Friday, December 26, 2008

What I got for Christmas – a lesson in technology use.

Most importantly I got the gift of spending it with family – my wife’s family for that matter. I have done this for the past 31 Christmases. The family has changed a great deal but as one of my nieces in college said ‘finding your way to come home for Christmas is something that we should do no matter what’.

My place has changed going from the young kid to the middle aged uncle, son and brother in-law. It’s great to see everyone particularly the nieces and nephews who I don’t get to see often enough. All do different things – some are still students either in high school or college, some work full time. None are married – out of 9 cousins aged 15 – 27.

All are consumed with technology. Everyone has a PDA or phone and if under 30 without exception checked text messages or talked on their mobile phone at least once during the afternoon. That’s amazingly different since my first Christmas with the family back in 1978. The technology we had then consisted of a record player, a television (yes it was color) showing the Yule Log (or was that Christmas Eve?) and the long gone Blue-Gray classic college football all star game.

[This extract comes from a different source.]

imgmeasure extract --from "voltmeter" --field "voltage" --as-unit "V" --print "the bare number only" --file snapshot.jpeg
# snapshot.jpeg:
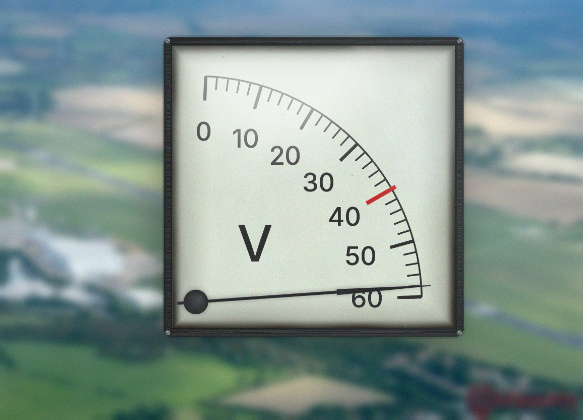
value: 58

But now our conversations drift in and out of technology all driven by the younger set. Facebook, internet forums, YouTube, dominate. It seems someone is always sitting at the computer near the dining room table before or after dinner checking something. When I mentioned that I now tweet from time to time there were a few cousins that had no idea what Twitter was! And when I mentioned to my recent college grad (2007) niece about using LinkedIn to find a new job, she said she just had not gotten into that. She (like all my nieces and nephews for that matter) does use Facebook regularly but did not see the value in LinkedIn. What she did not see was how it could be relevant to her.

I was able to show her how I could find out about the people with whom she was going to interview after the weekend by checking their profile on LinkedIn. Of course you can Google someone as well to get information but specific to an individual LinkedIn is faster and more accurate since it is user generated.
What I also was able to articulate is how Facebook allows me to offer up my unfiltered and genuine thoughts to friends or ‘Friends’ and maybe that helps them draw a better read on me as opposed to the business oriented sides of LinkedIn and Twitter . Surprisingly my nieces and nephews actually read some of my updates (I did not know that since they never comment) and think they are funny sometimes but revealing more than that. They get to know me and I get to know them (yes I read their status updates and rarely comment) in ways that people never could before. And that might be the best gift I get of them all.